Une étude révèle que les jeunes ont moins d’accidents grâce aux technologies

25 Septembre 2021 PAR Jean-Sébastien Poudrier

Il fut une époque où une voiture qui était considérée comme sécuritaire était équipée de coussin gonflable et de ceintures de sécurité. De plus, on peut dire que la taille du véhicule important beaucoup, car avant les technologies actives de sécurité il était question de savoir comment éviter un accident, mais plutôt comment subir le moins de dommage possible en cas d’impact. Bien entendu, comme il n’est pas encore possible d’éviter une collision à coup sûr, la prévision en cas d’impacte reste encore une priorité pour les manufacturiers, mais disons simplement que les technologies qui permettent d’éviter des accidents, elles, ont considérablement évoluées.

 

Régulateur de vitesse adaptatif, système de freinage automatique, système d’aide au maintien de la voie, détecteur d’angle mort, il y a des dizaines de technologies semi-autonomes du genre qui permet d’éviter de nombreux accidents tous les jours. Malheureusement, ce n’est pas toujours évident d’avoir votre attention totale sur la route, mais si vous deviez toujours être à l’affût et c’est là que ces technologies interviennent. Dans certains cas, les technologies de sécurité peuvent agir avant même que vous ayez le temps de vous rendre compte que le véhicule à l’avant du vôtre freine trop brusquement.

 

IIHS

 

C’est dans une récente étude sur le sujet que l’Insurance Institute For Highway Safety a dévoilé que les technologies de sécurités actives et passives ont aidé à réduire considérablement les accidents chez les jeunes conducteurs. Selon l’IIHS, les adolescents sont 4 fois plus à risque que les autres catégories d’âge de conducteur d’être impliqué dans un accident mortel. Le manque d’expérience, le fait d’être téméraire et surtout la négligence sont parmi les facteurs évoqués par l’IIHS.

 

Ces facteurs font en sorte que les adolescents soient moins aptes à bien réagir lors d’une situation d’urgence et l’IIHS mentionne même que ces derniers ont plus de mal à reconnaître une situation qui peut potentiellement être dangereuse. C’est donc là que les systèmes d’évitement de collision deviennent particulièrement efficaces pour les jeunes conducteurs.

 

Toutefois, l’IIHS croit qu’il faut aller encore plus loin pour réduire les risques d’accident fatals chez les jeunes grâce à des technologies de contrôles parentales comme celles qu’on propose chez Ford et GM. Ce genre de technologie permet de programmer certaines limitations à votre véhicule lorsqu’une clé spécifique est utilisée pour démarrer le véhicule. Vous pouvez notamment réduire la vitesse maximale du véhicule et le volume maximal de la radio afin de que vos ados soient plus concentrés sur la route. De plus, il y a même des applications mobiles qui récoltent des données et qui vous fournissent des rapports sur les habitudes de conduites de vos enfants comme c’est le cas de MamaBear.

 

Selon l’IIHS, une étude a permis de démontrer que les technologies d’aide à la conduite permettent de réduire le taux d’accidents mortels chez les jeunes de près de 1 tiers, ce qui est énorme. Dans le cas des technologies de contrôle parentales, elles permettent de réduire les accidents graves chez les jeunes de près de 25%.
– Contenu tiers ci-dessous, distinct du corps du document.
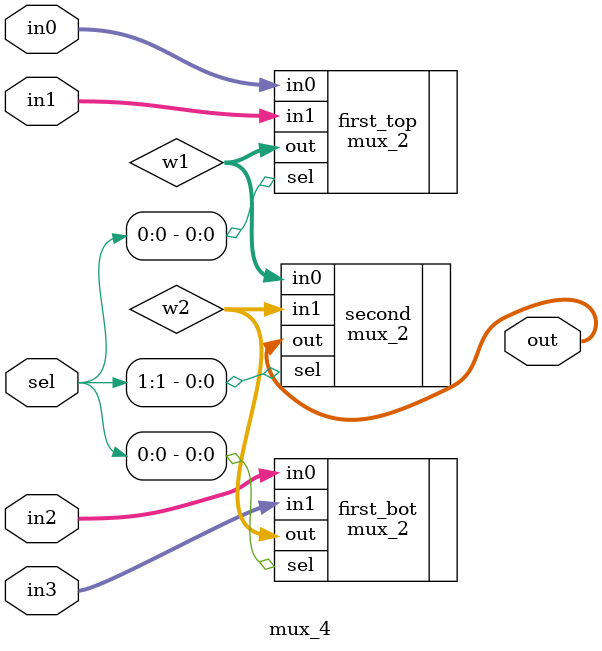
<source format=v>
module mux_4(sel, in0, in1, in2, in3, out);
	input [1:0] sel;
	input [31:0] in0, in1, in2, in3;
	output [31:0] out;
	wire [31:0] w1, w2;
	mux_2 first_top(.sel(sel[0]), .in0(in0), .in1(in1), .out(w1));
	mux_2 first_bot(.sel(sel[0]), .in0(in2), .in1(in3), .out(w2));
	mux_2 second(.sel(sel[1]), .in0(w1), .in1(w2), .out(out));
endmodule

</source>
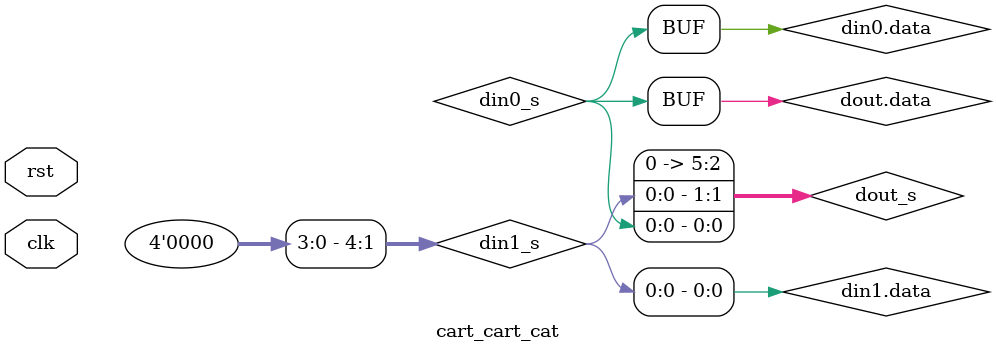
<source format=sv>

module cart_cart_cat
(
    input clk,
    input rst,
    dti.consumer din0, // u1 (1)
    dti.consumer din1, // [u4] (5)
    dti.producer dout // [(u1, u4)] (6)

);
    typedef logic [0:0] din0_t; // u1

    typedef struct packed { // [u4]
        logic [0:0] eot; // u1
        logic [3:0] data; // u4
    } din1_t;

    typedef struct packed { // (u1, u4)
        logic [3:0] f1; // u4
        logic [0:0] f0; // u1
    } dout_data_t;

    typedef struct packed { // [(u1, u4)]
        logic [0:0] eot; // u1
        dout_data_t data; // (u1, u4)
    } dout_t;

    din0_t din0_s;
    din1_t din1_s;
    dout_t dout_s;
    assign din0_s = din0.data;
    assign din1_s = din1.data;
    assign dout.data = dout_s;


    assign dout_s.eot = { din1_s.eot };
    assign dout_s.data = { din1_s.data, din0_s };

    logic  handshake;
    assign dout.valid = din0.valid & din1.valid;
    assign handshake = dout.valid && dout.ready;

    assign din0.ready = din0.valid ? handshake : dout.ready;
    assign din1.ready = din1.valid ? handshake : dout.ready;



endmodule
</source>
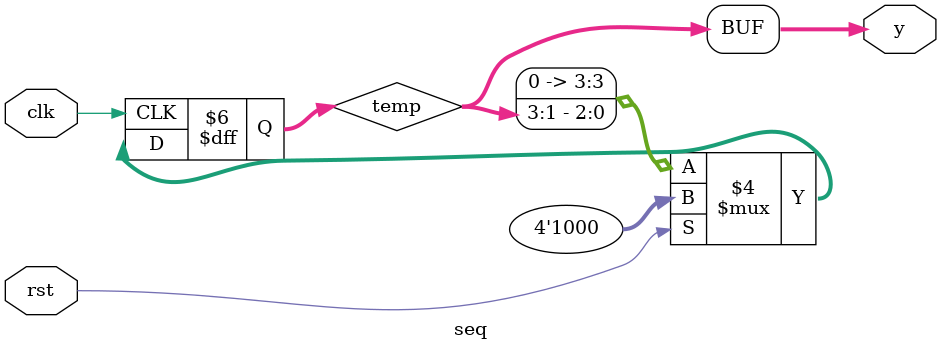
<source format=v>
module seq(clk,rst,y);

input clk,rst;
output [3:0] y;
reg [3:0] temp;

always@(posedge clk)
begin
if(rst)
temp <= 4'b1000;
else
temp <= temp>>1;
end
assign y = temp;

endmodule
</source>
L’IIHS en profite pour rappeler que bon nombre de nouveaux véhicules sont équipés de technologies d’aides à la conduite et de technologies de sécurités qui sont spécifiques aux adolescents. L’organisme souhaite donc vous rappelez de considérer ces facteurs dans l’achat de votre prochain véhicule surtout si l’un de vos enfants est en âge de pouvoir conduire ou si c’est bientôt le cas. Selon l’IIHS, c’est d’abord et avant tout le rôle des parents de s’assurer que les véhicules que conduisent leurs enfants sont équipés de son genre de technologie. Trop souvent, les parents eux-mêmes ne croient pas aux bienfaits de ces dernières. Or les études sur le sujet démontrent que ces technologies ont un impact réel et direct sur les statistiques d’accidents liées aux conducteurs de 19 ans et moins.